■ **Work instructions**
Show every line of the items below that contains the word "Write".

* START Material to process *

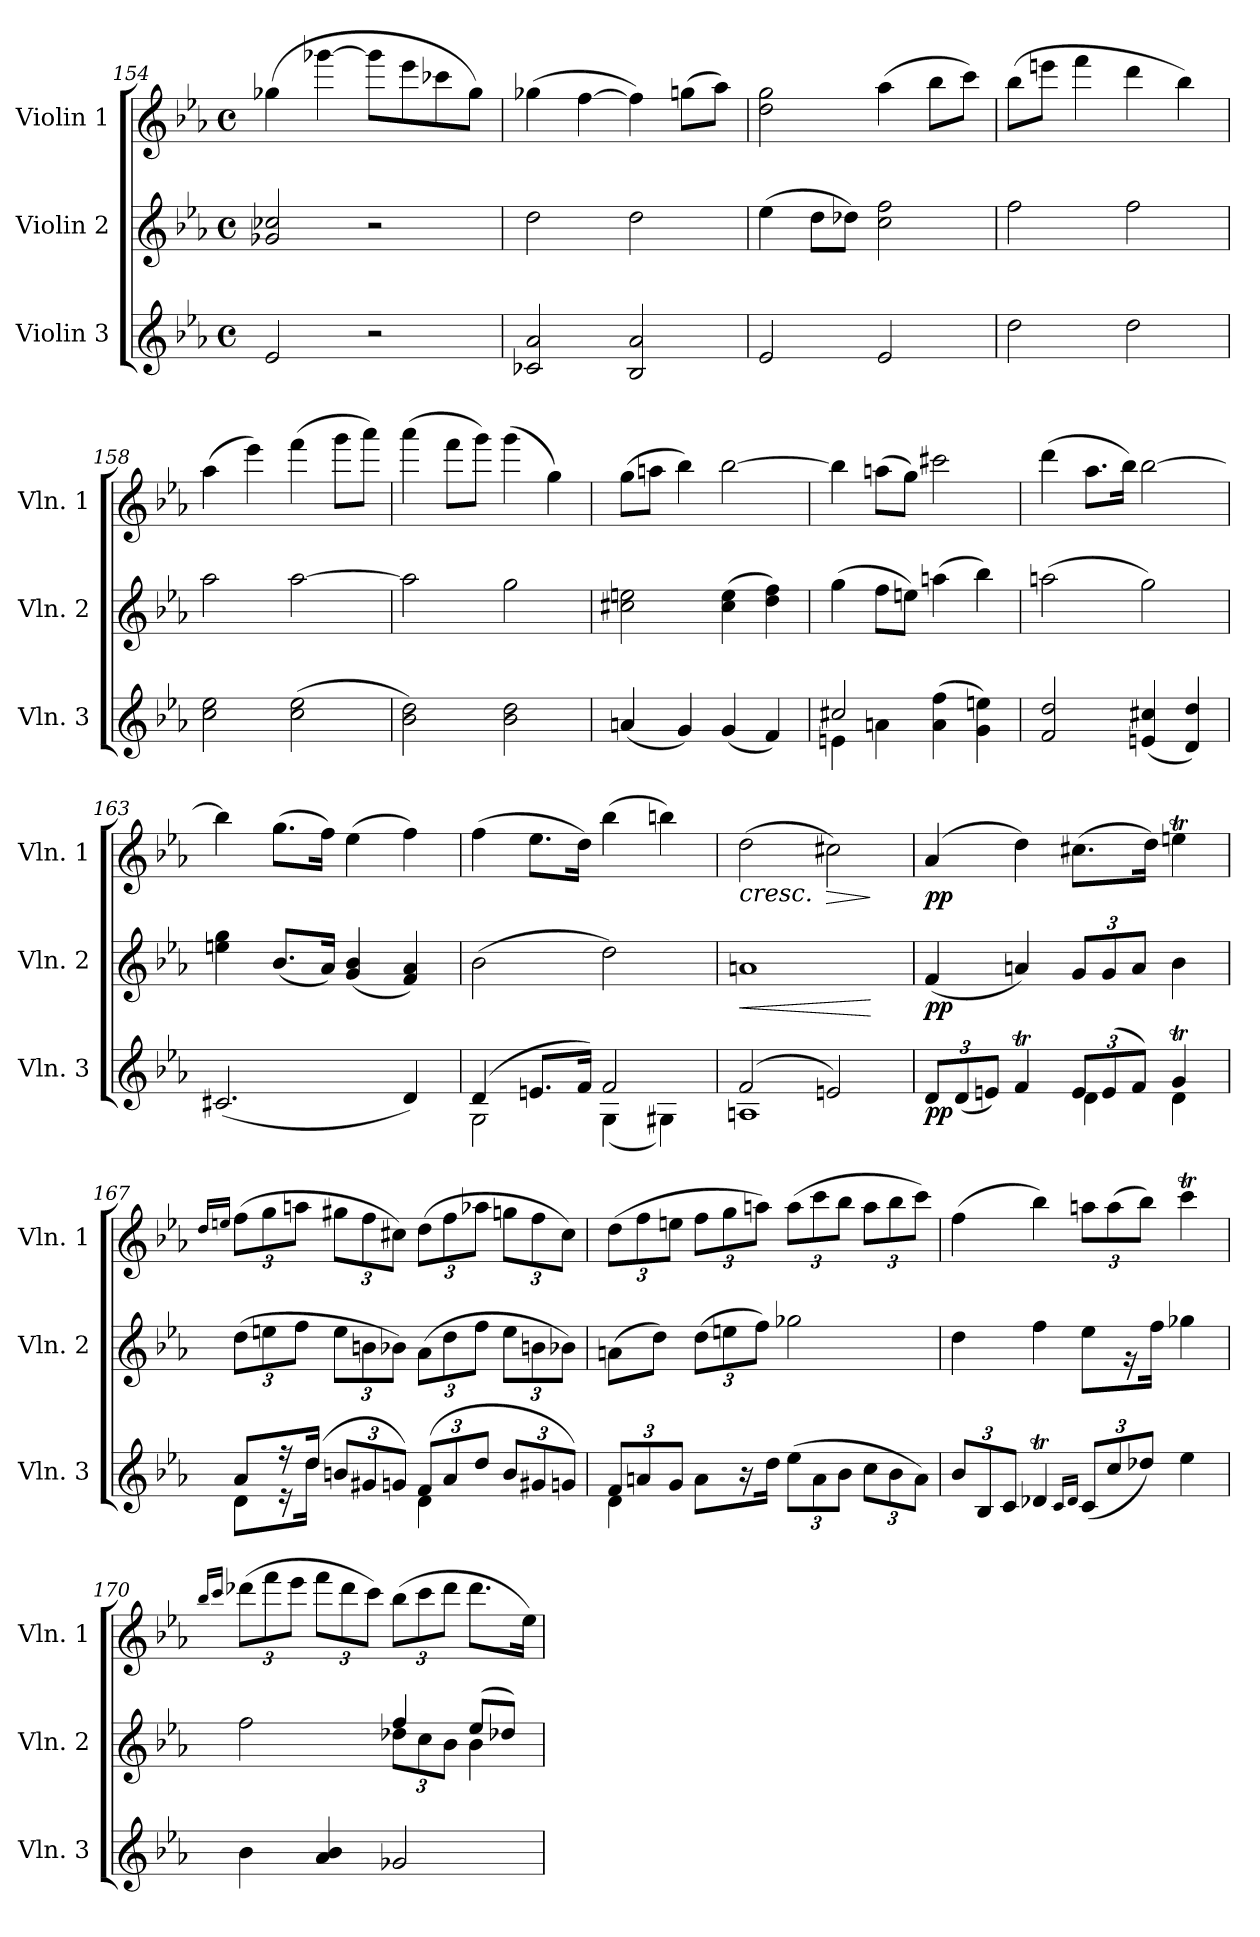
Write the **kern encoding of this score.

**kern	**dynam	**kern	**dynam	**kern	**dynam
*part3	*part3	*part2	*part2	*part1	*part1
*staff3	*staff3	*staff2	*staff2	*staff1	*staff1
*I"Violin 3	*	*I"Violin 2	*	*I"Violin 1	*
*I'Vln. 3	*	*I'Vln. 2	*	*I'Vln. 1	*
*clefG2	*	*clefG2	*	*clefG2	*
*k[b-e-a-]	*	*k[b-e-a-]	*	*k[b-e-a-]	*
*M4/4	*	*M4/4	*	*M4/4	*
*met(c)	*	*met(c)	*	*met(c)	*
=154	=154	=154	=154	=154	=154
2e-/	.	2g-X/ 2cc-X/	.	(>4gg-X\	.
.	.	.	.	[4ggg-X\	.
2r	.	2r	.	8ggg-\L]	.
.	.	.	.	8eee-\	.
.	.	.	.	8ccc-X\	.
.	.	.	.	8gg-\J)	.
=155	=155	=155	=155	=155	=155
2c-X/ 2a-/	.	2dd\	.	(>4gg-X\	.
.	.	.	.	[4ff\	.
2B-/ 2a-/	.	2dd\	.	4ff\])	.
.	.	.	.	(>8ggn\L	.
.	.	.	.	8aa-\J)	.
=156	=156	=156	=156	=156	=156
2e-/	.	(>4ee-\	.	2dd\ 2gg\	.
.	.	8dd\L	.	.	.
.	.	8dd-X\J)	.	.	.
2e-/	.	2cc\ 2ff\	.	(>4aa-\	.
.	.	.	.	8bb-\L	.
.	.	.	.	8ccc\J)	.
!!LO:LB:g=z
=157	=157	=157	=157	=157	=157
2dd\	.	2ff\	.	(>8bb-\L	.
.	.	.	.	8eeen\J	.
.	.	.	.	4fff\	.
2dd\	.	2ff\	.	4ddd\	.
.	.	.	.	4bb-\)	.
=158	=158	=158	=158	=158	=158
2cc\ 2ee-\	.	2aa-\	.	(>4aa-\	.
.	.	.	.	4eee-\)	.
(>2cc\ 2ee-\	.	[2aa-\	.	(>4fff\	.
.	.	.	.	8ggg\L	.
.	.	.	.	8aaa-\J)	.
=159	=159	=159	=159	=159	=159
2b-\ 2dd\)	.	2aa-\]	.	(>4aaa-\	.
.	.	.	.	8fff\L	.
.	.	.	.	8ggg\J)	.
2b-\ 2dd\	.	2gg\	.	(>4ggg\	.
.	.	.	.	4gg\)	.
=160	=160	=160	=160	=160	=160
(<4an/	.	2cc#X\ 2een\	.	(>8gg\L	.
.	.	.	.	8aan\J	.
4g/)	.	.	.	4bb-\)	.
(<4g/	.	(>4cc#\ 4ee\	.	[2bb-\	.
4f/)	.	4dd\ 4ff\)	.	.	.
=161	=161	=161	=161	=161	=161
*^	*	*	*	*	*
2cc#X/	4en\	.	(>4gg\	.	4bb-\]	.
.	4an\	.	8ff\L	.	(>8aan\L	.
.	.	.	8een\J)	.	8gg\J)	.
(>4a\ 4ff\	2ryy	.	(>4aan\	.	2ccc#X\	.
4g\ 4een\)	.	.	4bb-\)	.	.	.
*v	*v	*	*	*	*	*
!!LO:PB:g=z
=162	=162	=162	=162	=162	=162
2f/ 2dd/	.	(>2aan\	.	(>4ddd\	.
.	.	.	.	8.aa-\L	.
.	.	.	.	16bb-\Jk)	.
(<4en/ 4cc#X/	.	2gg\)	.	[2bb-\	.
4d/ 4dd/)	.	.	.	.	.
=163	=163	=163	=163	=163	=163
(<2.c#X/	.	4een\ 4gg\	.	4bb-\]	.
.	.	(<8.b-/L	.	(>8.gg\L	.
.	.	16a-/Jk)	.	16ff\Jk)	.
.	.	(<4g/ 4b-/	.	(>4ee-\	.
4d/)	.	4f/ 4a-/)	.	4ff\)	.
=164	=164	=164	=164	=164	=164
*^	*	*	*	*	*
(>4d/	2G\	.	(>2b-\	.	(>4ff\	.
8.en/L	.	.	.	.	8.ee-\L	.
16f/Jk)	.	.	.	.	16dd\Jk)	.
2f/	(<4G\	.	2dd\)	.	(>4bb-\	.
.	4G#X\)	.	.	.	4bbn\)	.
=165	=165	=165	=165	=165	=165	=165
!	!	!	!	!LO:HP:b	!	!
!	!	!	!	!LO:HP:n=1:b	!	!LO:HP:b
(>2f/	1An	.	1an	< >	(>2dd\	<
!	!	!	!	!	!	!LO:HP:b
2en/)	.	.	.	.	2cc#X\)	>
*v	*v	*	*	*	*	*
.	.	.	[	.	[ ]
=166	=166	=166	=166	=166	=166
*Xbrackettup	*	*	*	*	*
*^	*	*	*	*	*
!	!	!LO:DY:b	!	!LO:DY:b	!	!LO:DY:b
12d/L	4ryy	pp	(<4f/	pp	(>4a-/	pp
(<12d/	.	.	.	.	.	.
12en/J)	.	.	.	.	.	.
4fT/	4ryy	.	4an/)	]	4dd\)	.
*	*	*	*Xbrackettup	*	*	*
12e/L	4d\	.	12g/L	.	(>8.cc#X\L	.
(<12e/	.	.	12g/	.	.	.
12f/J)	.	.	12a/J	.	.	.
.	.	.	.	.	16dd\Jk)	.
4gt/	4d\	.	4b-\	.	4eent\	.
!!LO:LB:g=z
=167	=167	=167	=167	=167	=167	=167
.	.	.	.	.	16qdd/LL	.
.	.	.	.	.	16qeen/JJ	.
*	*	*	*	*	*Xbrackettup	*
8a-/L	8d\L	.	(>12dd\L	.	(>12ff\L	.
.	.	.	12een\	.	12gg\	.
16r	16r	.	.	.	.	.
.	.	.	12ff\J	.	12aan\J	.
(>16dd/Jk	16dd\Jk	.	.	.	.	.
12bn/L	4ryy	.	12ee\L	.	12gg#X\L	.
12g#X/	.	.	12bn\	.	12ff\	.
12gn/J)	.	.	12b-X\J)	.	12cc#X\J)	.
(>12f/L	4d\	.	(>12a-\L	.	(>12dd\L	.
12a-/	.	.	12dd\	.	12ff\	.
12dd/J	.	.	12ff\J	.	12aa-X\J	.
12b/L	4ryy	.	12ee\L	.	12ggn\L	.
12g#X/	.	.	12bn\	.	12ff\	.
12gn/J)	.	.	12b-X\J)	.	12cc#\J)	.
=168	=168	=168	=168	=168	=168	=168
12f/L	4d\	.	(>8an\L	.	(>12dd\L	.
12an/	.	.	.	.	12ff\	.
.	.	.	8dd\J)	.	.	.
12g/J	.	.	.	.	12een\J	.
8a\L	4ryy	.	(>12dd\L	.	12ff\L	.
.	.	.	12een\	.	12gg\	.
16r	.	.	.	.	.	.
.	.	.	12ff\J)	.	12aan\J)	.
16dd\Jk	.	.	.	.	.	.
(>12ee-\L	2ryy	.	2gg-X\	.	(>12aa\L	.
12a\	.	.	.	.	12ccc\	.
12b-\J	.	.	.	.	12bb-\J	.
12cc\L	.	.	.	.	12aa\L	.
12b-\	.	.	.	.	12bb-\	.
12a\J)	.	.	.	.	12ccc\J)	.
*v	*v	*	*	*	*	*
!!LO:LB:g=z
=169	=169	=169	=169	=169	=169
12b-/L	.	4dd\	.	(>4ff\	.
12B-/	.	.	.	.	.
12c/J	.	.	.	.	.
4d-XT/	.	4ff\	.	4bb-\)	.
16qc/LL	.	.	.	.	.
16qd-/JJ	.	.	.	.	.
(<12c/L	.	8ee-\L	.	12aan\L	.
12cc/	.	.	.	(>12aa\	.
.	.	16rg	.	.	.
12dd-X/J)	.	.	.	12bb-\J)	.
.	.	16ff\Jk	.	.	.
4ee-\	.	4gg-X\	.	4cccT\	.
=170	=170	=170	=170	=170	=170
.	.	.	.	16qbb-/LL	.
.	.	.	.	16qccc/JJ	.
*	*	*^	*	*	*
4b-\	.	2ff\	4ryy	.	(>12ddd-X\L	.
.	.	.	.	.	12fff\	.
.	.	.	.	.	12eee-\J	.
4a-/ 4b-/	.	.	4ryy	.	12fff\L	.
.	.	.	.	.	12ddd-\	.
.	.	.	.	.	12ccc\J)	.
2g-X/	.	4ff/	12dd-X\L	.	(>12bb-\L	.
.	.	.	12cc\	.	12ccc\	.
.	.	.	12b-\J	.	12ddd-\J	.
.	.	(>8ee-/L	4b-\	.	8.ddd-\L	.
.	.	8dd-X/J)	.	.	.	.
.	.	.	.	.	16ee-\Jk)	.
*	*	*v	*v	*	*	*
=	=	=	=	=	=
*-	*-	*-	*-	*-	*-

* END Material to process *
* START Material to process *

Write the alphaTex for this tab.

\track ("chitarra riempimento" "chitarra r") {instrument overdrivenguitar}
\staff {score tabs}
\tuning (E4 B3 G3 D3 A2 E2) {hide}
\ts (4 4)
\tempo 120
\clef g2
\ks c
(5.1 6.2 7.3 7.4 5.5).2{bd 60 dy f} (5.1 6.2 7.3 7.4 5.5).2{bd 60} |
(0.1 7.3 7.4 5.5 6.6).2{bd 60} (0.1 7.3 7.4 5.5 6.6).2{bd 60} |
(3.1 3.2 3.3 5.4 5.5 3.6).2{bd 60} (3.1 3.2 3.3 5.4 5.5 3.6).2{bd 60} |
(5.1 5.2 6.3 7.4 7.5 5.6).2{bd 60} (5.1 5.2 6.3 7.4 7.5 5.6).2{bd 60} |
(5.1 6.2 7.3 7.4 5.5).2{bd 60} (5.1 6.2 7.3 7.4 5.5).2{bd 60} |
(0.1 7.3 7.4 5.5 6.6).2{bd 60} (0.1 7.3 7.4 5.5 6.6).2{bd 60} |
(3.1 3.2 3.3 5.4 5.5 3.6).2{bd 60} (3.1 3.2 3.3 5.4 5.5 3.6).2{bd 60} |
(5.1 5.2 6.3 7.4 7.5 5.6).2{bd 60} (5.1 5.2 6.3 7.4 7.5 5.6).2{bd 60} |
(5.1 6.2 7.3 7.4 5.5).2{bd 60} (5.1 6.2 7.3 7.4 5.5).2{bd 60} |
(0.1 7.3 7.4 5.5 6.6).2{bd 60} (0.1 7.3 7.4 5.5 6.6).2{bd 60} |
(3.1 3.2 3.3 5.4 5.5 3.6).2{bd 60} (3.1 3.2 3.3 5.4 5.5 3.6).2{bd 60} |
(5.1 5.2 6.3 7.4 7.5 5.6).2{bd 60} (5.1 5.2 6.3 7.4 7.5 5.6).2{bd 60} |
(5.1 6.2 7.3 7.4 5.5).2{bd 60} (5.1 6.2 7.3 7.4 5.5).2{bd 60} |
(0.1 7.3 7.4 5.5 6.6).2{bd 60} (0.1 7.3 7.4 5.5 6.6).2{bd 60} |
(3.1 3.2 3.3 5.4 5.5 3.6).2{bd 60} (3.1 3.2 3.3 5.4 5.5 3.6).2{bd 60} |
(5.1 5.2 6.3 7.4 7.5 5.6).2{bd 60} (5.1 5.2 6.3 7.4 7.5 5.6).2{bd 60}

* END Material to process *
* START Material to process *

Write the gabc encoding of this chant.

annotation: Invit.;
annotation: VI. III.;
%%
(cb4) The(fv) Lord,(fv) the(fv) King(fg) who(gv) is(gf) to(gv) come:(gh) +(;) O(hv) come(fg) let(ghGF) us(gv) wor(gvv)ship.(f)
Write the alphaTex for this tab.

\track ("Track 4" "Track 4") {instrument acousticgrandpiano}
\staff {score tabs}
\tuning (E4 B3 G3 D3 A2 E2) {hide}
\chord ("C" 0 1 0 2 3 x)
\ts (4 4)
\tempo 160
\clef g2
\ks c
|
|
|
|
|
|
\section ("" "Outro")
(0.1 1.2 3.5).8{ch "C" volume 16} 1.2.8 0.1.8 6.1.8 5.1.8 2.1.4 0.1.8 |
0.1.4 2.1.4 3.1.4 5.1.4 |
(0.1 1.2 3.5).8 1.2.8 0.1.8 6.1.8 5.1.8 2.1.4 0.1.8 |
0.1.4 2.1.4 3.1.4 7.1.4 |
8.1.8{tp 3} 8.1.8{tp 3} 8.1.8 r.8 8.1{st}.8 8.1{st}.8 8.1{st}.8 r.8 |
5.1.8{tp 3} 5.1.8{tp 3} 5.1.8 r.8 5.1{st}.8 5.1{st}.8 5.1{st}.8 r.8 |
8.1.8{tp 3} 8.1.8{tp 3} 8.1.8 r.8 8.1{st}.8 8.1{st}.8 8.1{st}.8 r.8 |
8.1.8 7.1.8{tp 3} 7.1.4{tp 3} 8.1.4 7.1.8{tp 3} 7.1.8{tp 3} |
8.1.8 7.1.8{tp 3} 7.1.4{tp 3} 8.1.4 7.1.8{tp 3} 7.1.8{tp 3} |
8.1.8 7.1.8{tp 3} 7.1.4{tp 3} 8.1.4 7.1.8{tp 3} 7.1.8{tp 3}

* END Material to process *

■ **Solution**
Write the **kern encoding of this score.
Write the alphaTex for this tab.
Write the gabc encoding of this chant.
Write the alphaTex for this tab.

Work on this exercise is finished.